Experimenting on franchises is not an unexpected thing. Sometimes game developers want to explore the limits of how far a game franchise could go, like Nintendo's Super Mario RPG where a platform based character embarks on his well received RPG adventure. Namco is not a stranger on this formula as we have examples: Ace Combat 3: Electrosphere, Idolmaster Xenoglossia and Xenosaga Freaks. Those were well accepted by their respective fandoms, except for one title and that's Pac & Pal.

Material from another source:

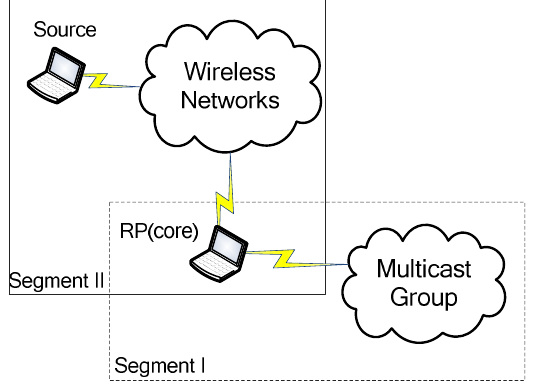
Fig.3. II-segment architecture of multicast routing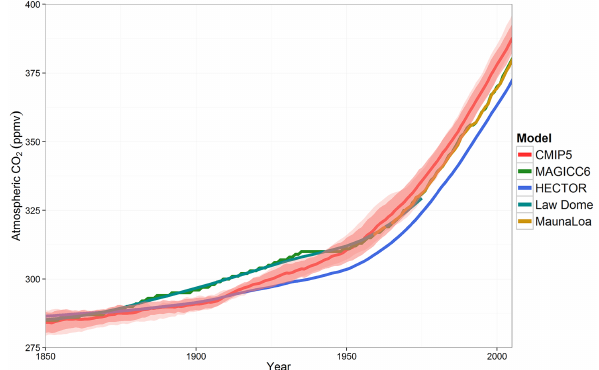
Figure 3. Historical atmospheric [CO 2 ] from 1850 to 2005 for Hec- tor (blue); CMIP5 median, standard deviation, and model range (pink, n = 4); MAGICC6 (green); Law Dome (teal); and Mauna Loa (brown). Note CMIP5 data are from the prescribed emissions historical scenario (esmHistorical). MAGICC6, however, is con- strained to match the observational record. Although Hector can be run with similar constraints, in this study Hector was unconstrained to highlight the full performance of the model. n = 4 is the number of CMIP5 models used to produce this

What makes Pac & Pal different from the rest, including Super Pac-Man is how the game takes the formula of Pac-Man away from its traditional roots of eating Pac-Dots (Power Pills for the Atari-era fans) and replaces it with a simplistic puzzle element: Flipping cards to open gates where the indicated item is confined. This also apply to the special objects which now replace the "Power" Pac-Dots with Rally-X cars and Galboss (Galaxian). These power ups also had the mechanics changed; Rather than making the ghosts vulnerable so Pac-Man can eat them, you can shoot smoke or ripples to freeze the ghosts and pass through them, 'cos if you touch them you'll die even with the power up activated.
The main feature of the game is the "Pal" called Mil. For a partner, Mil is an imbecile who rather than picking the item and chase you until you get it, it takes it away and you have to catch her before she takes it to the ghost den and the item is forever lost. With a partner acting like that, anyone will think Mil is more of a "Pal" for the ghosts rather than Pac-Man's. Even retro gaming critics consider her one of the worst characters and Pac & Pal the worst of the series, and believe it or not, getting all the items before Mil takes them away is the objective for the "Perfect" bonus.

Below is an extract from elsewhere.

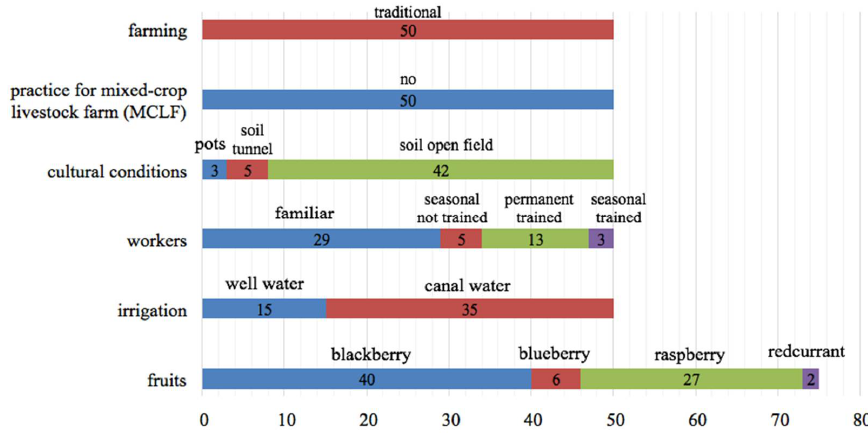
Figure 1. Results of the questionnaire.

Remember the funny cutscenes of the games?, Those were removed with a bonus stage where the objective is to flip cards without revealing the one where the ghost is located. Revealing Mil will duplicate your score x2 and if the ghost card is flipped as the last one you'll get the full bonus.
The game was released a lot of times in Pac-Man compilations, and recently on the Pac-Man Museum+, it was also released on the Arcade Archives series. Ironically, the Arcade Archives port lacks the flaw that comes with the compilations: Input lags, that's the only (and most important) point in favor, along with its respective trophies. Also, the Arcade Archives version only has the original Japanese version, omitting the extremely rare Pac-Man and Chomp-Chomp version which replaced Mil with Chomp-Chomp, the dog from the Hanna-Barbera's Pac-Man cartoon because that would mean paying royalties to Warner Bros. Discovery/NetherRealm Studios (Midway) for licensing reasons. Curiosuly, Namco comissioned this palette swap but it was later canceled when they terminated their partnership with Midway due to the unlicensed use of the character (Jr. Pac-Man, Professor Pac-Man, Baby Pac-Man being those unlicensed games).

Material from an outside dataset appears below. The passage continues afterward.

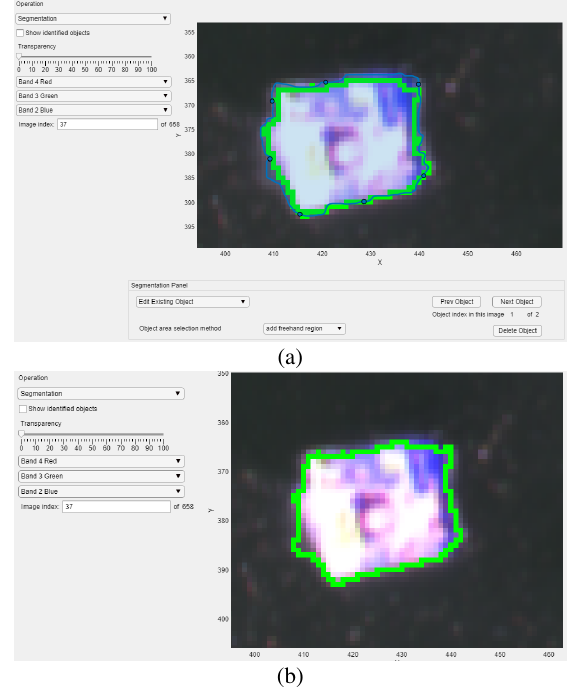
Figure 12. (a) Example of freehand area object selection tool, and of the result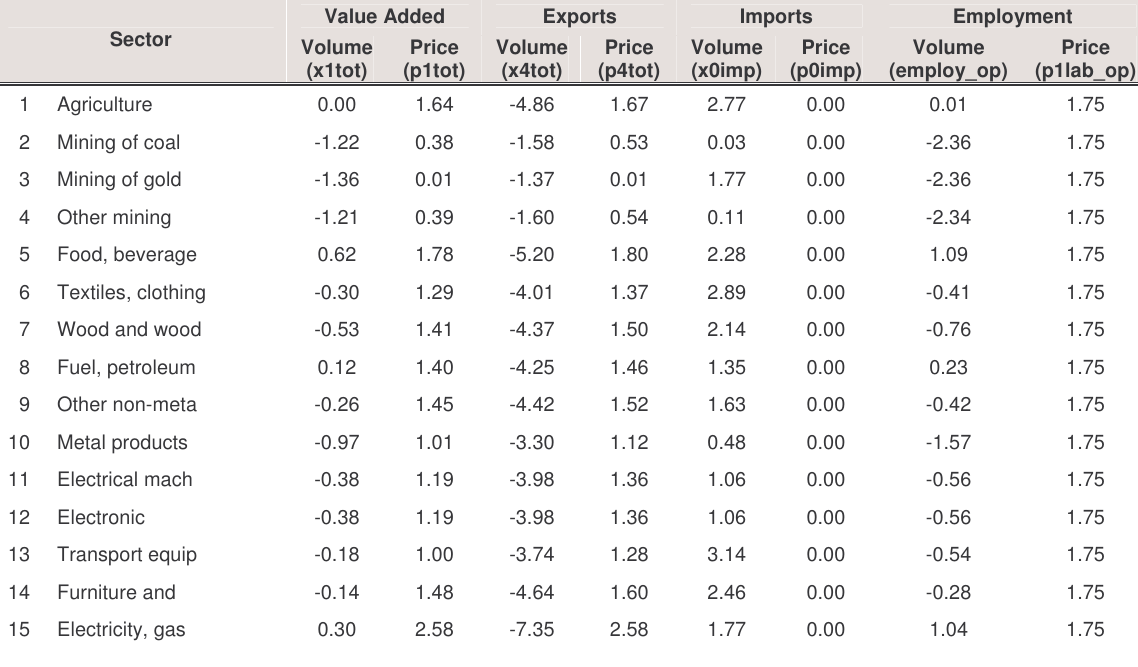
Table 4: Sector results for scenario 2 (structural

Audiovisually, it feels dull as we only have one maze with different card layouts throughout the whole 5-10 levels we've play with this game, which is a step back from what Namco learned on Super Pac-Man and one single repetitive song that plays forever. In fact this game has two themes: Game start, stage theme, bonus level, Game Over and name entry.
PAC & FUN-FACTS
- Pac & Pal is the fourth Pac-Man game released in the Arcade Archives series.
- First Pac-Man game which features music on the background.
- It also the second Pac-Man game that includes a Name Entry screen.


I know Lea, you're expecting something a little better.
(Hope we can see NebulasRay soon...)
A failed experiment of stretching the limits, but it's still a curious piece of Pac-History that only the super Pac-Fans will be happy to get despite the negative points and how the game drifts away from its traditional source.

The "Lea Scale" is on "Normal" because the trophies and fixed emulation issues saved Pac & Pal from being called trash.